Alors que la victoire des Démocrates à l'élection présidentielle américaine est maintenant officielle - quoique toujours contestée par le Président Trump - le Sénat pourrait être à majorité républicaine, ce qui limiterait les marges de manœuvre du Président élu Joe Biden. Cette situation est à l'image d’un peuple américain profondément polarisé, comme l’ont révélé les élections. Maya Kandel, historienne et spécialiste de la politique étrangère américaine, nous livre son analyse des résultats de ce scrutin et de ses implications pour les États-Unis comme pour l’Europe.

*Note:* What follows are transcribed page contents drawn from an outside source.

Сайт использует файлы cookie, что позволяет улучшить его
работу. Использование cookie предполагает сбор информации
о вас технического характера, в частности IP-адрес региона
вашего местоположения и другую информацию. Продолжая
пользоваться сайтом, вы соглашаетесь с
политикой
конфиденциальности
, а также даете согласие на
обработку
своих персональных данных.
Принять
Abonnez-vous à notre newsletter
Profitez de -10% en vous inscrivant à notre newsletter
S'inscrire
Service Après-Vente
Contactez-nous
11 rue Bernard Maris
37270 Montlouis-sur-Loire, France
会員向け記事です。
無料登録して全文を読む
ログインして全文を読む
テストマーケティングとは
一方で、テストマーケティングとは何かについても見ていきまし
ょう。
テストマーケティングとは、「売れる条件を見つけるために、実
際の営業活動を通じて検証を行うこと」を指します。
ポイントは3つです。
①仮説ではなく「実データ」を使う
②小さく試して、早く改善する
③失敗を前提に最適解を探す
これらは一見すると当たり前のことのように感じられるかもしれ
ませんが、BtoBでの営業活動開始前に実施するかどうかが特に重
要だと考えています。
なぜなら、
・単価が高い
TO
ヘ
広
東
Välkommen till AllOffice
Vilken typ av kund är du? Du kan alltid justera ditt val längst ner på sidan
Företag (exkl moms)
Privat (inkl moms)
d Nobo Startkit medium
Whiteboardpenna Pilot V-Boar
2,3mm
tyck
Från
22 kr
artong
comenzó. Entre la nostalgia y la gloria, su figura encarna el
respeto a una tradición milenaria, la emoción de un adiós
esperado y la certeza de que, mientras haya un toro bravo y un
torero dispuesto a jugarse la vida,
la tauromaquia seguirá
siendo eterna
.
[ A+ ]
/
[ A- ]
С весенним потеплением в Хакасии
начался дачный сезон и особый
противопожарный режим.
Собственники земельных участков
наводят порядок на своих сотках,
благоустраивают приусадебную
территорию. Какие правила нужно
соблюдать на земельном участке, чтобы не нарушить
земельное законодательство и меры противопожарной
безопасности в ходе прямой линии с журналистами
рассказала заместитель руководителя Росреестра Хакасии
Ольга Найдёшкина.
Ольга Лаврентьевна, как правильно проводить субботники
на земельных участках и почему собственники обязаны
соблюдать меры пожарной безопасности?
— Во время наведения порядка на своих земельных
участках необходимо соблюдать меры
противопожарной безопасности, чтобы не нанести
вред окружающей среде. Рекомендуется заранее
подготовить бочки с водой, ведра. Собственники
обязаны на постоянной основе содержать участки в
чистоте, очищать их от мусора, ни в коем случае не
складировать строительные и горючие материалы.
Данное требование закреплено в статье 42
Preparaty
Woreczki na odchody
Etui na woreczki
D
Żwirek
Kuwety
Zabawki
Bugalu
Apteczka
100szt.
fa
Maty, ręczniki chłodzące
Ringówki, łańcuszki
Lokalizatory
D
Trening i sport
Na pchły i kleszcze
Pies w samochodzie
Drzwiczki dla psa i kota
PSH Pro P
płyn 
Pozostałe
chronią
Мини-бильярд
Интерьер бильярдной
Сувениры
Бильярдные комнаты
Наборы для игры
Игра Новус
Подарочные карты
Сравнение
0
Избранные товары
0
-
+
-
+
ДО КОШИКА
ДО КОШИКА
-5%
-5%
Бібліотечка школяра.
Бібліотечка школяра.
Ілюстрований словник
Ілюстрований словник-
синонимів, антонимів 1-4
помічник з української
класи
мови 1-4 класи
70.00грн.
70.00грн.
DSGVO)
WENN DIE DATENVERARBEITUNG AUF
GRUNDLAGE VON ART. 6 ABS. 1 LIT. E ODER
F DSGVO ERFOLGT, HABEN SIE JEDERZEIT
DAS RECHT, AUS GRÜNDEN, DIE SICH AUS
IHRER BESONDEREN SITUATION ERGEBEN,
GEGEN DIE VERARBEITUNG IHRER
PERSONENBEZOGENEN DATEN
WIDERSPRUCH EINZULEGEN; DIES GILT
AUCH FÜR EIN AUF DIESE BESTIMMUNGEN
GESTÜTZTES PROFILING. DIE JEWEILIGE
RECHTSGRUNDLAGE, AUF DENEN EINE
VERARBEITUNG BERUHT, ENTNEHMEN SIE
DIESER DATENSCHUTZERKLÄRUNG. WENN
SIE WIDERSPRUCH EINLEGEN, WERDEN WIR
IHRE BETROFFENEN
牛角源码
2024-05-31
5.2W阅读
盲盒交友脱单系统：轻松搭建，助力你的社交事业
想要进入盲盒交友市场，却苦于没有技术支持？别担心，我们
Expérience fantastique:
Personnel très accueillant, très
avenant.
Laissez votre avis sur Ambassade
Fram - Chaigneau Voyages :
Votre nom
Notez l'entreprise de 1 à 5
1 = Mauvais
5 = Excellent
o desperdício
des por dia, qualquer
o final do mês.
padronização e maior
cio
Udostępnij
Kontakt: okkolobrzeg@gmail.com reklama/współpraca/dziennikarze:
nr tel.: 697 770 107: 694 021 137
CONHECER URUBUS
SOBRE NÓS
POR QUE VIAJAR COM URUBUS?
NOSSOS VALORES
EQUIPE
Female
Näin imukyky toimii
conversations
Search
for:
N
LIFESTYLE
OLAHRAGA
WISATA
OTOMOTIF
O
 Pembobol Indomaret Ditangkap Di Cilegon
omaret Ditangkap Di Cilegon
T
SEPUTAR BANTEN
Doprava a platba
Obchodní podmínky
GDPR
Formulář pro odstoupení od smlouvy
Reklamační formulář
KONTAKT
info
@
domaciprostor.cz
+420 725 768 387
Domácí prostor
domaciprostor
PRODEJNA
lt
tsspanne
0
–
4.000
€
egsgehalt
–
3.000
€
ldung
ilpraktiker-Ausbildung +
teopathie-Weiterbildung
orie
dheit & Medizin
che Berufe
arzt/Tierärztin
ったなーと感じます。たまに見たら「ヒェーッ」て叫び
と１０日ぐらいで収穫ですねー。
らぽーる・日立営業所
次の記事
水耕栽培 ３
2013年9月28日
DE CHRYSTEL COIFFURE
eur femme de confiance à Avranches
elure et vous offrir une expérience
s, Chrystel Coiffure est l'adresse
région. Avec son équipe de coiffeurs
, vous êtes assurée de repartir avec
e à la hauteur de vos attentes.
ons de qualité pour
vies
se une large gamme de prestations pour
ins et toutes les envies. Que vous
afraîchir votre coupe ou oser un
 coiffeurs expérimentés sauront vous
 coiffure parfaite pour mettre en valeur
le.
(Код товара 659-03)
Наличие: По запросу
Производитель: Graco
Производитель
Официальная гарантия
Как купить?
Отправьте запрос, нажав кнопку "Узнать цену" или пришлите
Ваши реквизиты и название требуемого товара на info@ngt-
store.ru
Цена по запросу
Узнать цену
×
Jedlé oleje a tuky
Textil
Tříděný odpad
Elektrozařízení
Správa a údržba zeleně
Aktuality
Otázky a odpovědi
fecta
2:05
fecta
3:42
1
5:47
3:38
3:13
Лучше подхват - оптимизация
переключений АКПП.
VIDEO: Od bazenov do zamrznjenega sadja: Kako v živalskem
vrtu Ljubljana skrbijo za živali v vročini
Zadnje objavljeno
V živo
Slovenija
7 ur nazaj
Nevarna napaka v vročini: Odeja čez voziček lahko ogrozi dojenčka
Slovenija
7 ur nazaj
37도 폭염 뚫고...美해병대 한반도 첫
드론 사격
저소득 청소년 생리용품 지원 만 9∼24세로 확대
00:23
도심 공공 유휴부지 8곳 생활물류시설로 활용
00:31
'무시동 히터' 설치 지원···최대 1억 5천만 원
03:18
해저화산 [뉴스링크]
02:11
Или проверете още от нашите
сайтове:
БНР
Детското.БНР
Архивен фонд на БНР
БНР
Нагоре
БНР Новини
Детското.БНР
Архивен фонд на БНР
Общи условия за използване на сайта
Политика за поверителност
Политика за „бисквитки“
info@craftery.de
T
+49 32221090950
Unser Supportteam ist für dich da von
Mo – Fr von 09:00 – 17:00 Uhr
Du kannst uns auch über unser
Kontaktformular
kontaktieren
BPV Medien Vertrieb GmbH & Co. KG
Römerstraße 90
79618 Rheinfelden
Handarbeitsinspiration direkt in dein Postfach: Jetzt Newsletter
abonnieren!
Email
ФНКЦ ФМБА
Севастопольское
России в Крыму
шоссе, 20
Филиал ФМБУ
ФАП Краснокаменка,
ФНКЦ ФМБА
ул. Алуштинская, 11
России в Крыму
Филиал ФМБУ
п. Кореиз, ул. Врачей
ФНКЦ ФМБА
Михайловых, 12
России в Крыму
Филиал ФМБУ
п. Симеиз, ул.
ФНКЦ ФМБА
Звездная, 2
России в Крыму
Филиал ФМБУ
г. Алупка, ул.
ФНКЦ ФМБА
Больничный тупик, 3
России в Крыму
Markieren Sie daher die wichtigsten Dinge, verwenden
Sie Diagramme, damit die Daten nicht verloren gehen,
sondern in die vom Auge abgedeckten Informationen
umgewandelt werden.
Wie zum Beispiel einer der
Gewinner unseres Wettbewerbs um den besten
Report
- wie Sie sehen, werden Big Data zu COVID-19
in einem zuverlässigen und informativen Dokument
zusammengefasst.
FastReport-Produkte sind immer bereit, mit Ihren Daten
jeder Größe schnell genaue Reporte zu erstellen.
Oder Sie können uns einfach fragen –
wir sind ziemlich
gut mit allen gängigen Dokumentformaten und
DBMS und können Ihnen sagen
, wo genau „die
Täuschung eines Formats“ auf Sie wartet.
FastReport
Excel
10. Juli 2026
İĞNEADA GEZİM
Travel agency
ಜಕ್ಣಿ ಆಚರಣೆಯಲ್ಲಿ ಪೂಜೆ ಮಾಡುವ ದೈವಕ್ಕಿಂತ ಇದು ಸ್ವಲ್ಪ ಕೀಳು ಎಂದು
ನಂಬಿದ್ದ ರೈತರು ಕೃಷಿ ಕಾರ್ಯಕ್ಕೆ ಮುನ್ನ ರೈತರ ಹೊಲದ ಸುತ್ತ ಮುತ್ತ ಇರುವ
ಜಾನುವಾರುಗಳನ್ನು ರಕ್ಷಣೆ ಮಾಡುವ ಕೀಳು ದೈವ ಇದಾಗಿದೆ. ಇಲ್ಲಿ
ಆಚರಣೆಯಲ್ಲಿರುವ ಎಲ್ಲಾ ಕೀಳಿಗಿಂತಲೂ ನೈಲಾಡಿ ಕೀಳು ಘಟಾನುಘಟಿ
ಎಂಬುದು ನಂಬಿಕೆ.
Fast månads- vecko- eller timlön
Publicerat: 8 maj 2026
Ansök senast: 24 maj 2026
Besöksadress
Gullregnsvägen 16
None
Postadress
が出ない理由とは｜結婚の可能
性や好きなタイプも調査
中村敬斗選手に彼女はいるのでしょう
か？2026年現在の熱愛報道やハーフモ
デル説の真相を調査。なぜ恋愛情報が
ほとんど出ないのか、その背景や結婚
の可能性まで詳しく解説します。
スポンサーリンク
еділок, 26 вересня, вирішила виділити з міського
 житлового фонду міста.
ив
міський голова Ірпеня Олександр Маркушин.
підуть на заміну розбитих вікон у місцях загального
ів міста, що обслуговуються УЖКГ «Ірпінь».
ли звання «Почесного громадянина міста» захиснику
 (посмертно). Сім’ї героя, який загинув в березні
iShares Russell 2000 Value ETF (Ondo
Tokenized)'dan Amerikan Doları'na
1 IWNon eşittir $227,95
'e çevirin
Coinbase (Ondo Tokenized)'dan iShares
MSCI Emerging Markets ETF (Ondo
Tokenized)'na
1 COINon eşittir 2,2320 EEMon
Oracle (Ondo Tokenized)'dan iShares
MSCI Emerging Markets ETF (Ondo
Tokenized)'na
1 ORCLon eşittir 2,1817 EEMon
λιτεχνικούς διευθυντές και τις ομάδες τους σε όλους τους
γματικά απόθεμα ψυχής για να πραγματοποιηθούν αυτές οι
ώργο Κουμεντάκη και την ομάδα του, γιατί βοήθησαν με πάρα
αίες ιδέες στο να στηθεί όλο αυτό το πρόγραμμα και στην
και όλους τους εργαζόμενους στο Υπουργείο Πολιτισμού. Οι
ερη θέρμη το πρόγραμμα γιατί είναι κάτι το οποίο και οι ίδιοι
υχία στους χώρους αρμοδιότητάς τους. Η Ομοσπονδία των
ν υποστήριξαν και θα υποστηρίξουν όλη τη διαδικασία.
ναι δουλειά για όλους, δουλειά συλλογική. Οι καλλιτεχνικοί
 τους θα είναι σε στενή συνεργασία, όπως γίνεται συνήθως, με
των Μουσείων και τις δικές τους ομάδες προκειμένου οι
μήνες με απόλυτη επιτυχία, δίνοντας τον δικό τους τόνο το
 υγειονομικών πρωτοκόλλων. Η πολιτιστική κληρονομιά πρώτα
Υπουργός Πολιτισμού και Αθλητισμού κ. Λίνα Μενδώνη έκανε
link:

Alors qu'il a obtenu 213 grands électeurs et plus de 70 millions de votes, que restera-t-il de Donald Trump ? Du trumpisme ? Quels sont les principaux enseignements du scrutin ?
J’en vois trois principalement : la confirmation du socle électoral du trumpisme, même si Trump a perdu ; la confirmation de la profondeur des divisions du pays ; et la complexité de l’équation politique à venir pour Biden.
Les élections de la semaine dernière, dont le dépouillement n’est pas terminé, ont d’abord confirmé une chose, c’est que le trumpisme existe, et que son socle électoral après quatre ans de présidence Trump est consolidé et élargi. Trump cristallise une évolution profonde du parti républicain depuis plusieurs décennies, produit d’une stratégie théorisée notamment par Newt Gingrich pour reprendre le contrôle du Congrès. Cette tendance est définie par un discours anti-système et anti-élites (au sens très large), nationaliste traditionnaliste, et réactionnaire. Trump en est un symptôme certes, mais plus important : il la porte au pouvoir, il fait entrer ce national-populisme à la Maison-Blanche, et y apporte aussi un surplus illibéral qui est l’apport spécifique de Trump à ce nouveau populisme américain, notamment à travers ses attaques contre les médias, qualifiés d’"ennemis du peuple". Cet illibéralisme ne recule devant aucune manipulation de l’information, il s’en nourrit même : en 2020, la principale source de désinformation vient de la Maison-Blanche, relayée par tout un écosystème médiatique américain mais qui porte bien au-delà, y compris en Europe en raison de circulations transatlantiques anciennes.
Deux conséquences : d’abord on sait maintenant que ce que dit Trump finit par être adopté comme la vérité par environ 40 % de l’électorat américain, et au-delà parmi ses supporters à l’international. Pour les États-Unis, cela pourrait mener à une situation dangereuse. Au-delà, le succès de la diffusion de fausses informations jetant le doute sur la légitimité du scrutin et donc de l’adversaire n’échappera pas à d’autres acteurs politiques dans d’autres démocraties, avec des conséquences dangereuses pour la solidité et la légitimité des processus électoraux et in fine des démocraties elles-mêmes. On est bien au cœur de la stratégie populiste, qui considère son électorat comme le seul "vrai peuple", et considère l’adversaire comme illégitime et son électorat comme un "ennemi intérieur".